A common thing people do like to say is that we use it as a way of feeling better, safer and less afraid of the inevitable. I have never been scared too much of death I mean a little bit I guess because I didn't see what the point was in life, but don't you think that if there was a God and there was a Devil he would want you to think exactly what you're thinking right now that we're just using this as a way to make ourselves feel better and that there is nothing so you don't need to believe in God, because he wants you to burn in hell with him. Did you know that if you kill yourself you're taking away the very life God gave you, taking it for granted. That's what I wanted to do I thought it would be great, but deep down inside I was like just live life to the fullest man because eventually you'll die and you'll find out what's going to happen to you, and I believe that's the devil speaking inside us all when he is telling us there is no after life and everyone else is just using it as a means of a way to get through life he is winning the fight of Good and evil whether we feel we are doing the right things or not. By him getting you to not believe in God, you are commiting the ultimate crime. I mean he doesn't want to burn in a lake of fire by himself he of course wants to take people down with him.
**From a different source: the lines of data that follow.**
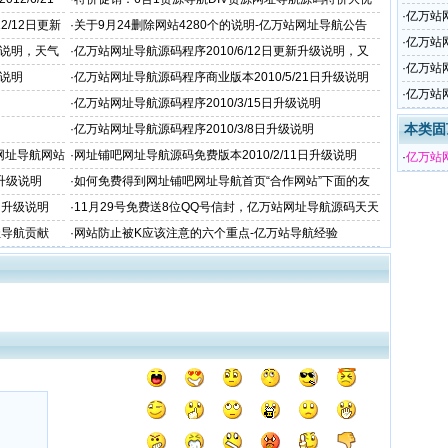
明，天
·
亿万站网
惠啦
2/12日更新
·
关于9月24删除网站4280个的说明-亿万站网址导航公告
说明，
·
亿万站网
级说明，天气
·
亿万站网址导航源码程序2010/6/12日更新升级说明，又
明
·
亿万站网
是一个周末呀
级说明
·
亿万站网址导航源码程序商业版本2010/5/21日升级说明
升级说
·
亿万站
·
亿万站网址导航源码程序2010/3/15日升级说明
本类固
·
亿万站网址导航源码程序2010/3/8日升级说明
网址导航网站
·
网址铺吧网址导航源码免费版本2010/2/11日升级说明
·
亿万站
日升级说明
·
如何免费得到网址铺吧网址导航首页“合作网站”下面的友
情链接
日升级说明
·
11月29号免费送8位QQ号信封，亿万站网址导航源码天天
贡献
址导航贡献
·
网站防止被K应该注意的六个重点-亿万站导航经验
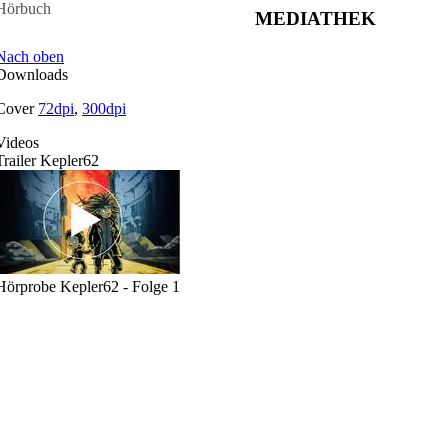
Hörbuch
MEDIATHEK
Nach oben
Downloads
Cover
72dpi
,
300dpi
Videos
Trailer Kepler62
Hörprobe Kepler62 - Folge 1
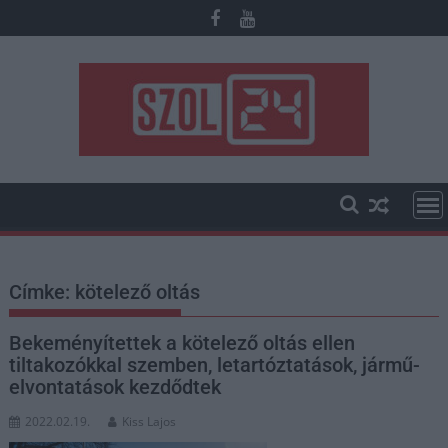
Skip
to
content
Címke:
kötelező oltás
Bekeményítettek a kötelező oltás ellen
tiltakozókkal szemben, letartóztatások, jármű-
elvontatások kezdődtek
2022.02.19.
Kiss Lajos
Another thing if people have their beliefs and they are so sure of it why are they not so strongly letting people know what's goin on, and why is it pissing so many people off to state an opinion. We back up the opinion when people come back at us hatefully and agressivly.

Lastly now, basicly everyone else is against what we are saying and teaching so I don't believe anything has to be turned against the Christians it already is. What you stated about someone being a good person is good and all there's nothing wrong with that and that's not just what we believe we believe that you need to believe that jesus died on the cross so that anytime me, you, kris, anyone in the world messes up and sins against God we can be forgiven. That is our way to salvation to heaven. Everyone else who isn't saved will be judged before God. Have a Good night.